Abb. 4: High-risk HPV und der Anteil am Zervixkarzinom (Harper et al. Lancet 2006; 367: 1247-55)
Abb. 4: High-risk HPV und der Anteil am Zervixkarzinom (Harper et al. Lancet 2006; 367: 1247-55)

Zusammenfassung

HIV-positive Frauen sollten auf die Möglichkeit der Früherkennung und Behandlung von HPV assoziierten Dysplasien und Neoplasien im Genitalbereich hingewiesen werden. Mindestens jährliche Vorsorgeuntersuchung sind zu empfehlen. Neben dem sogenannten Pap-Abstrich, sollte Vulva, Vagina und Perianal/Anal Bereich inspiziert (auch kolposkopiert) werden, bei jedem Zweifel der Dignität erfolgt ein Abstrich, besser eine Gewebebiopsie.

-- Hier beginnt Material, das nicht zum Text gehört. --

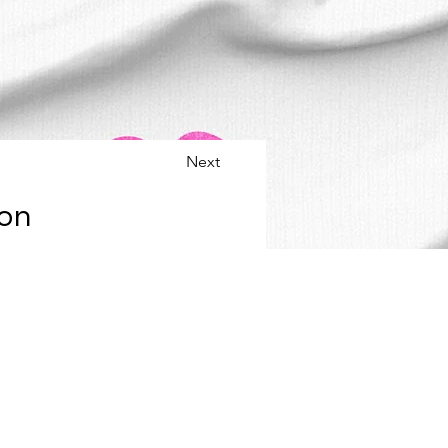
Next
 on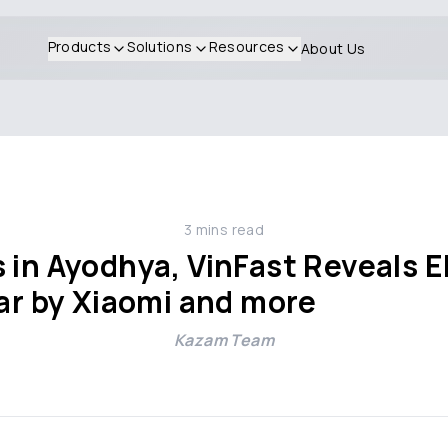
Products
Solutions
Resources
About Us
3
mins read
 in Ayodhya, VinFast Reveals E
Car by Xiaomi and more
Kazam Team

Oft sind sechs monatliche Kontrollintervalle zu bevorzugen, bei bekannter Dysplasie und möglicherweise vorbehandelter Patientin werden die Untersuchungstermine engmaschiger festgelegt (3 monatlich).

Ob die Impfung zum Schutz vor eine HPV Infektion bei HIV-positiven Frauen sinnvoll ist, kann laut aktueller Studienlage noch nicht abschließend beantwortet werden, sie sollte aber mit betroffenen Frauen besprochen werden.